When did life on Earth begin? Scientists have dug down through the geologic record, and the deeper they look, the more it seems that biology appeared early in our planet’s 4.5-billion-year history. So far, geologists have uncovered possible traces of life as far back as 3.8 billion years. Now, a controversial new study presents potential evidence that life arose 300 million years before that, during the mysterious period following Earth’s formation.
The clues lie hidden in microscopic flecks of graphite—a carbon mineral—trapped inside a single large crystal of zircon. Zircons grow in magmas, often incorporating other minerals into their crystal structures of silicon, oxygen, and zirconium. And although they barely span the width of a human hair, zircons are nearly indestructible. They can outlast the rocks in which they initially formed, enduring multiple cycles of erosion and deposition.
In fact, although the oldest rocks on Earth date back only 4 billion years, researchers have found zircons up to 4.4 billion years old. These crystals provide a rare glimpse into the first chapter of Earth’s history, known as the Hadean eon.
“They are pretty much our only physical samples of what was going on on the Earth before 4 billion years ago,” says Elizabeth Bell, a geochemist at the University of California, Los Angeles (UCLA), and lead author of the new study, published online today in the Proceedings of the National Academy of Sciences.
The team eventually found small bits of potentially undisturbed graphite in one 4.1 billion-year-old crystal. The graphite has a low ratio of heavy to light carbon atoms—called isotopes—consistent with the isotopic signature of organic matter. “On Earth today, if you were looking at this carbon, you would say it was biogenic,” Bell says. “Of course, that’s more controversial for the Hadean.”

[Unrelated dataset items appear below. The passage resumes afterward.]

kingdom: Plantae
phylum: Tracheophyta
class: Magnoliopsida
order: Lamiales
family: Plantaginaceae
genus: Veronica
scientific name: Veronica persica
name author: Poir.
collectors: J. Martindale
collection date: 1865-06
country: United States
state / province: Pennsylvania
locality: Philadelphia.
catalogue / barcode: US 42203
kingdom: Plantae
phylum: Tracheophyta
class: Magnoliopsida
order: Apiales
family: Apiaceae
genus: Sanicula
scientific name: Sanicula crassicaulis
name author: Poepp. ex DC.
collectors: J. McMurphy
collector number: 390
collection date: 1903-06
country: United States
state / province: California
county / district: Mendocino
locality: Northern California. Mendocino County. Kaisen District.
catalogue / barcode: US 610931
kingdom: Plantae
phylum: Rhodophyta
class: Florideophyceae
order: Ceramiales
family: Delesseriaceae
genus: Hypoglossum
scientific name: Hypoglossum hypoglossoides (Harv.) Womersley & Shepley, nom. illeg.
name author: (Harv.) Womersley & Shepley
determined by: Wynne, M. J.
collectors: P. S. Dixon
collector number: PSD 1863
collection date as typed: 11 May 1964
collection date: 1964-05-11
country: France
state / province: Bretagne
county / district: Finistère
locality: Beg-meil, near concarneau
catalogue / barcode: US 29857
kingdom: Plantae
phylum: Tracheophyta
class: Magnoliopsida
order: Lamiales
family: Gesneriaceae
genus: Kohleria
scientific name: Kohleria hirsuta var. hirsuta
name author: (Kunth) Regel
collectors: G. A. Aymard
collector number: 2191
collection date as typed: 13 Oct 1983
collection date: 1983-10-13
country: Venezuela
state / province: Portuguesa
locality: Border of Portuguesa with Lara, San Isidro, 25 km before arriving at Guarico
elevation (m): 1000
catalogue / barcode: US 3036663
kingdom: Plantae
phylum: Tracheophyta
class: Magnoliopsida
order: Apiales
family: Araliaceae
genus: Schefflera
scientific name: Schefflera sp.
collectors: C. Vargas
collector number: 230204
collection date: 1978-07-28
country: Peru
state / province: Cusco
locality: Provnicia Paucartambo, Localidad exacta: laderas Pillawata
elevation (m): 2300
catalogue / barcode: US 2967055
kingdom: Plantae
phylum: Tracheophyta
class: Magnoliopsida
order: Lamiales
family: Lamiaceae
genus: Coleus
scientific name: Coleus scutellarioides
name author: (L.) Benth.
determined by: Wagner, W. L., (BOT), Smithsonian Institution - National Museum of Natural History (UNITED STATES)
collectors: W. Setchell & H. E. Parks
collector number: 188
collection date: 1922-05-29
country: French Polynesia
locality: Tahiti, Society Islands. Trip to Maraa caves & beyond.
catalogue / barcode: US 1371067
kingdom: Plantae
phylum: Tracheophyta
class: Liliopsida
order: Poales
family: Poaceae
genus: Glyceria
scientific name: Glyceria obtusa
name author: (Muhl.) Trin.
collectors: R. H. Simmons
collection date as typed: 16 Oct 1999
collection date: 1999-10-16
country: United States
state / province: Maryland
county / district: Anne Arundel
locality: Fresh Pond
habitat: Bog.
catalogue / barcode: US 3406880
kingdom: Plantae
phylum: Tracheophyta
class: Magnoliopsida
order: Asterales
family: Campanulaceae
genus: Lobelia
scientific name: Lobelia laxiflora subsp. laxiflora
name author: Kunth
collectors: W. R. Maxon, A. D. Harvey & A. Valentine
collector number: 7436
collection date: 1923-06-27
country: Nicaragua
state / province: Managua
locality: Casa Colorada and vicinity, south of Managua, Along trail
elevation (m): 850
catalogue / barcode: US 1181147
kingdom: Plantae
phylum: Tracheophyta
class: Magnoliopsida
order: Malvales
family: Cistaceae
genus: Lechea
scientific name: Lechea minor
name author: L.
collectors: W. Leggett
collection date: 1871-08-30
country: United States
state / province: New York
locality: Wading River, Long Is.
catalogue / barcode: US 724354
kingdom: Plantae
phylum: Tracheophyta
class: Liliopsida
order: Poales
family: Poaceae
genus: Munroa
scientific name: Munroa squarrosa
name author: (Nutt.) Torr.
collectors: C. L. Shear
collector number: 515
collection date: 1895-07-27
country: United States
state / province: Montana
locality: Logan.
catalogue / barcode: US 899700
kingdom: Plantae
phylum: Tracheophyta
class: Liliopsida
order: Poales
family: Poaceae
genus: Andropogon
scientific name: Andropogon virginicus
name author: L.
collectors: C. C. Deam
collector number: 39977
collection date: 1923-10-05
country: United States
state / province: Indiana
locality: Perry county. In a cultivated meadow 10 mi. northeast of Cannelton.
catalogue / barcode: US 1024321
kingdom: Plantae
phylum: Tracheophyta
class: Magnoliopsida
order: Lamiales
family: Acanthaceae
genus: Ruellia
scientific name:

The authors list several nonbiological processes that could explain their findings, but they favor the idea that the graphite started out as organic matter in sediments that got dragged into the Earth’s mantle during the collision of tectonic plates. As the sediments melted to form magma, the elevated temperatures and pressures transformed the carbon into graphite, which eventually found its way into a zircon crystal.
If this story is true, and life existed 4.1 billion years ago, Bell says that the new results would corroborate growing evidence of a more hospitable early Earth than scientists once imagined. “The traditional view of the Earth’s first few hundred million years was that this was a sterile, lifeless, hot planet that was constantly being bombarded by meteorites,” she says. But partly thanks to the wealth of information revealed by the Jack Hills zircons in recent years, scientists have come to see the early Earth as much milder and more amenable to life.
“We know there was liquid water,” says Mark van Zuilen, a geomicrobiologist at the Paris Institute of Earth Physics. “There’s nothing that holds us back from assuming life was there.” However, van Zuilen and others say they’re not sure the new study provides compelling evidence that it was.
“That one negative experience doesn’t mean nobody should try again,” says John Eiler, a geologist at the California Institute of Technology in Pasadena. “But let’s just say, I’m cautious.” For one, he says, researchers need to settle some important debates, like whether the inclusions in Hadean zircons truly preserve original material, or if they’ve been altered, for example, during a later bout of metamorphism. He also questions whether organic matter can survive in magma chambers long enough to form graphite, casting doubt on the proposed mechanism.
Those issues aside, most scientists—including the authors—agree that the data do not yet exclude nonbiological explanations. Many abiotic processes can produce carbon with isotopic signatures similar to organic matter. For instance, the graphite could contain carbon from certain kinds of meteorites, which have light isotopic compositions.
Alternatively, some invoke chemical processes, like the so-called Fischer-Tropsch reactions, in which carbon, oxygen, and hydrogen react with a catalyst like iron to form methane and other hydrocarbons. Such reactions probably occurred near hydrothermal vents in the Hadean, van Zuilen says, and can impart isotopic signatures that are indistinguishable from biological materials.
One way to settle the question that doesn’t rely on isotopes involves studying Mars, which, unlike Earth, still has rocks older than 4 billion years on its surface. “If we can find evidence for the existence of life on Mars at that time, then it will be easier to argue the case that it was also present on Earth,” says Alexander Nemchin, a geochemist at Curtin University in Bentley, Australia, and lead author of the 2008 study on diamond inclusions.
For now, scientists must make do with zircons, the only materials that preserve any record—however cryptic—of the Hadean eon. Bell acknowledges the need to test her team’s hypothesis on additional samples. She says researchers must make a concerted effort to find more Hadean carbon in Jack Hills zircons and see if it too has potentially biological origins. “Hopefully we didn’t just chance on the one freak zircon that had graphite in it,” she says. “Hopefully there is actually a fair amount of it.”
The study was published in the journal the Proceedings of the National Academy of Sciences.